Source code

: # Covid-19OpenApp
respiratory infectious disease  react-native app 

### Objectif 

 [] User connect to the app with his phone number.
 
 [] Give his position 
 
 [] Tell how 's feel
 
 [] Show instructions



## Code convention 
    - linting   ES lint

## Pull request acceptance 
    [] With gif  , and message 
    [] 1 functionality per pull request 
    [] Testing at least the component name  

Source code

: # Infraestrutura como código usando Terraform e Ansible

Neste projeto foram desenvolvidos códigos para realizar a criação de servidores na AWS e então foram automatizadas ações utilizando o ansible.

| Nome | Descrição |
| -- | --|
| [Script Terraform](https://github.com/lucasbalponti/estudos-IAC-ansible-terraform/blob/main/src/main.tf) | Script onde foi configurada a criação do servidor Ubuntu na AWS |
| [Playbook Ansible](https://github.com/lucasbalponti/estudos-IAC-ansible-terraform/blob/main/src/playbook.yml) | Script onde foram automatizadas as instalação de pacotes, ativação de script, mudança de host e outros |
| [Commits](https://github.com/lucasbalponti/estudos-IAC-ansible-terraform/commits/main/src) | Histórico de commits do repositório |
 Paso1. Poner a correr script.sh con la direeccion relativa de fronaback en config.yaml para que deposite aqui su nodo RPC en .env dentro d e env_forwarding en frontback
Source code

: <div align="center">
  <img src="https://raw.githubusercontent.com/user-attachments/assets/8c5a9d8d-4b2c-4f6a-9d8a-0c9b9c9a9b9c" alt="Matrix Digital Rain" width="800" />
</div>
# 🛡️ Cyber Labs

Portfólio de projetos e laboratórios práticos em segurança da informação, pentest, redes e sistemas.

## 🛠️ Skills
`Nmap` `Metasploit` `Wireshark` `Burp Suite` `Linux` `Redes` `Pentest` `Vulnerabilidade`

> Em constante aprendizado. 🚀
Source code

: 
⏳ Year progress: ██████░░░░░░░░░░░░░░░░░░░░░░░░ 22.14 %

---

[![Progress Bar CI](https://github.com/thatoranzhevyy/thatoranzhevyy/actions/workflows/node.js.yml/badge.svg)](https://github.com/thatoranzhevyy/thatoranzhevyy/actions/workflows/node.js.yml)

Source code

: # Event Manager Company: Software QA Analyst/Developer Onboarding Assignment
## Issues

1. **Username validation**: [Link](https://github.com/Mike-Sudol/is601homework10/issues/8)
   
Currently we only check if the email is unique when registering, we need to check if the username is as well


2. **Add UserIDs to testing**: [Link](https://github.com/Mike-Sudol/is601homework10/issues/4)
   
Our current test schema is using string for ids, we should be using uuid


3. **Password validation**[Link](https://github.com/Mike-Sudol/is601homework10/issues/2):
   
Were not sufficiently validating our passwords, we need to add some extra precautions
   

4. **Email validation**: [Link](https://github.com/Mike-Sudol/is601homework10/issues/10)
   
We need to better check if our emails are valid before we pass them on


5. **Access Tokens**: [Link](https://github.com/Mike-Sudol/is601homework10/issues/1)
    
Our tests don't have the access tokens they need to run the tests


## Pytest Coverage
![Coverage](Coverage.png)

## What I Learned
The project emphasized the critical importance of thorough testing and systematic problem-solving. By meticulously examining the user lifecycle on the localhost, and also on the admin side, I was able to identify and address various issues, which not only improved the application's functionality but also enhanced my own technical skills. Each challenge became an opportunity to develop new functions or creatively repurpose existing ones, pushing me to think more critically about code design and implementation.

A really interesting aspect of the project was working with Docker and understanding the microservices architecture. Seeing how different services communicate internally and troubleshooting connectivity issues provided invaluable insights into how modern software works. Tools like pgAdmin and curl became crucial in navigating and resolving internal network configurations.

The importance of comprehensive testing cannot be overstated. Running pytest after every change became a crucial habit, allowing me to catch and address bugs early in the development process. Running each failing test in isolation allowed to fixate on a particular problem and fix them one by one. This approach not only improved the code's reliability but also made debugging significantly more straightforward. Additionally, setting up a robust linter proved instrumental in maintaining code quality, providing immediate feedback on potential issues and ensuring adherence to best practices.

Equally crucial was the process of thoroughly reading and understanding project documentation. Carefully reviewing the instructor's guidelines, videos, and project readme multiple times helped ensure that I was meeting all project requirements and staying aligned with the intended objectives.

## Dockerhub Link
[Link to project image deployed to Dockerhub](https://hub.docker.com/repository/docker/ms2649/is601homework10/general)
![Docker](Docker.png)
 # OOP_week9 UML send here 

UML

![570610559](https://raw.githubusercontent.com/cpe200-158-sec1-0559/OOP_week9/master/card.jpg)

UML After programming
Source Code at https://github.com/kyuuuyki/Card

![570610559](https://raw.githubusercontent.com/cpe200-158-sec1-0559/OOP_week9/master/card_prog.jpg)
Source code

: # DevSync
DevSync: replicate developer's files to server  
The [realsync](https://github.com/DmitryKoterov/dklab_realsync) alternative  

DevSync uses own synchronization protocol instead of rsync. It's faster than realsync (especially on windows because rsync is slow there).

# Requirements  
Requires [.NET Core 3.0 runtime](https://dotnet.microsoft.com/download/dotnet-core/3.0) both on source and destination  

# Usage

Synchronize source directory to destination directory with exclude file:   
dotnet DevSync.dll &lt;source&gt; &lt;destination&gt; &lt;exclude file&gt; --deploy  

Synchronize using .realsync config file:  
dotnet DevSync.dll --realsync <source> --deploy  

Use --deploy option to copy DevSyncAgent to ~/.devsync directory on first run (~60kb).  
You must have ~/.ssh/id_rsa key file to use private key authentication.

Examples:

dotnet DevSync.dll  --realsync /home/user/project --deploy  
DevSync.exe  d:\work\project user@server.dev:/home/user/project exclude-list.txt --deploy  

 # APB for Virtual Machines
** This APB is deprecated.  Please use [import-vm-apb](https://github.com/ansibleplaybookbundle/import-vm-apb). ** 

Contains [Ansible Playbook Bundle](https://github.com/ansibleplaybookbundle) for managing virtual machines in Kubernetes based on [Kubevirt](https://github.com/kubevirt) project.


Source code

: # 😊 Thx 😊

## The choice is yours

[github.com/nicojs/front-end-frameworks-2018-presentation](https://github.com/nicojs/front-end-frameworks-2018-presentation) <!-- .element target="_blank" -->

- - -

Work instruction: Please reproduce each line above exactly as written.

Task result:
Source code

: # Covid-19OpenApp
respiratory infectious disease  react-native app 

### Objectif 

 [] User connect to the app with his phone number.
 
 [] Give his position 
 
 [] Tell how 's feel
 
 [] Show instructions



## Code convention 
    - linting   ES lint

## Pull request acceptance 
    [] With gif  , and message 
    [] 1 functionality per pull request 
    [] Testing at least the component name  

Source code

: # Infraestrutura como código usando Terraform e Ansible

Neste projeto foram desenvolvidos códigos para realizar a criação de servidores na AWS e então foram automatizadas ações utilizando o ansible.

| Nome | Descrição |
| -- | --|
| [Script Terraform](https://github.com/lucasbalponti/estudos-IAC-ansible-terraform/blob/main/src/main.tf) | Script onde foi configurada a criação do servidor Ubuntu na AWS |
| [Playbook Ansible](https://github.com/lucasbalponti/estudos-IAC-ansible-terraform/blob/main/src/playbook.yml) | Script onde foram automatizadas as instalação de pacotes, ativação de script, mudança de host e outros |
| [Commits](https://github.com/lucasbalponti/estudos-IAC-ansible-terraform/commits/main/src) | Histórico de commits do repositório |
 Paso1. Poner a correr script.sh con la direeccion relativa de fronaback en config.yaml para que deposite aqui su nodo RPC en .env dentro d e env_forwarding en frontback
Source code

: <div align="center">
  <img src="https://raw.githubusercontent.com/user-attachments/assets/8c5a9d8d-4b2c-4f6a-9d8a-0c9b9c9a9b9c" alt="Matrix Digital Rain" width="800" />
</div>
# 🛡️ Cyber Labs

Portfólio de projetos e laboratórios práticos em segurança da informação, pentest, redes e sistemas.

## 🛠️ Skills
`Nmap` `Metasploit` `Wireshark` `Burp Suite` `Linux` `Redes` `Pentest` `Vulnerabilidade`

> Em constante aprendizado. 🚀
Source code

: 
⏳ Year progress: ██████░░░░░░░░░░░░░░░░░░░░░░░░ 22.14 %

---

[![Progress Bar CI](https://github.com/thatoranzhevyy/thatoranzhevyy/actions/workflows/node.js.yml/badge.svg)](https://github.com/thatoranzhevyy/thatoranzhevyy/actions/workflows/node.js.yml)

Source code

: # Event Manager Company: Software QA Analyst/Developer Onboarding Assignment
## Issues

1. **Username validation**: [Link](https://github.com/Mike-Sudol/is601homework10/issues/8)
   
Currently we only check if the email is unique when registering, we need to check if the username is as well


2. **Add UserIDs to testing**: [Link](https://github.com/Mike-Sudol/is601homework10/issues/4)
   
Our current test schema is using string for ids, we should be using uuid


3. **Password validation**[Link](https://github.com/Mike-Sudol/is601homework10/issues/2):
   
Were not sufficiently validating our passwords, we need to add some extra precautions
   

4. **Email validation**: [Link](https://github.com/Mike-Sudol/is601homework10/issues/10)
   
We need to better check if our emails are valid before we pass them on


5. **Access Tokens**: [Link](https://github.com/Mike-Sudol/is601homework10/issues/1)
    
Our tests don't have the access tokens they need to run the tests


## Pytest Coverage
![Coverage](Coverage.png)

## What I Learned
The project emphasized the critical importance of thorough testing and systematic problem-solving. By meticulously examining the user lifecycle on the localhost, and also on the admin side, I was able to identify and address various issues, which not only improved the application's functionality but also enhanced my own technical skills. Each challenge became an opportunity to develop new functions or creatively repurpose existing ones, pushing me to think more critically about code design and implementation.

A really interesting aspect of the project was working with Docker and understanding the microservices architecture. Seeing how different services communicate internally and troubleshooting connectivity issues provided invaluable insights into how modern software works. Tools like pgAdmin and curl became crucial in navigating and resolving internal network configurations.

The importance of comprehensive testing cannot be overstated. Running pytest after every change became a crucial habit, allowing me to catch and address bugs early in the development process. Running each failing test in isolation allowed to fixate on a particular problem and fix them one by one. This approach not only improved the code's reliability but also made debugging significantly more straightforward. Additionally, setting up a robust linter proved instrumental in maintaining code quality, providing immediate feedback on potential issues and ensuring adherence to best practices.

Equally crucial was the process of thoroughly reading and understanding project documentation. Carefully reviewing the instructor's guidelines, videos, and project readme multiple times helped ensure that I was meeting all project requirements and staying aligned with the intended objectives.

## Dockerhub Link
[Link to project image deployed to Dockerhub](https://hub.docker.com/repository/docker/ms2649/is601homework10/general)
![Docker](Docker.png)
 # OOP_week9 UML send here 

UML

![570610559](https://raw.githubusercontent.com/cpe200-158-sec1-0559/OOP_week9/master/card.jpg)

UML After programming
Source Code at https://github.com/kyuuuyki/Card

![570610559](https://raw.githubusercontent.com/cpe200-158-sec1-0559/OOP_week9/master/card_prog.jpg)
Source code

: # DevSync
DevSync: replicate developer's files to server  
The [realsync](https://github.com/DmitryKoterov/dklab_realsync) alternative  

DevSync uses own synchronization protocol instead of rsync. It's faster than realsync (especially on windows because rsync is slow there).

# Requirements  
Requires [.NET Core 3.0 runtime](https://dotnet.microsoft.com/download/dotnet-core/3.0) both on source and destination  

# Usage

Synchronize source directory to destination directory with exclude file:   
dotnet DevSync.dll &lt;source&gt; &lt;destination&gt; &lt;exclude file&gt; --deploy  

Synchronize using .realsync config file:  
dotnet DevSync.dll --realsync <source> --deploy  

Use --deploy option to copy DevSyncAgent to ~/.devsync directory on first run (~60kb).  
You must have ~/.ssh/id_rsa key file to use private key authentication.

Examples:

dotnet DevSync.dll  --realsync /home/user/project --deploy  
DevSync.exe  d:\work\project user@server.dev:/home/user/project exclude-list.txt --deploy  

 # APB for Virtual Machines
** This APB is deprecated.  Please use [import-vm-apb](https://github.com/ansibleplaybookbundle/import-vm-apb). ** 

Contains [Ansible Playbook Bundle](https://github.com/ansibleplaybookbundle) for managing virtual machines in Kubernetes based on [Kubevirt](https://github.com/kubevirt) project.


Source code

: # 😊 Thx 😊

## The choice is yours

[github.com/nicojs/front-end-frameworks-2018-presentation](https://github.com/nicojs/front-end-frameworks-2018-presentation) <!-- .element target="_blank" -->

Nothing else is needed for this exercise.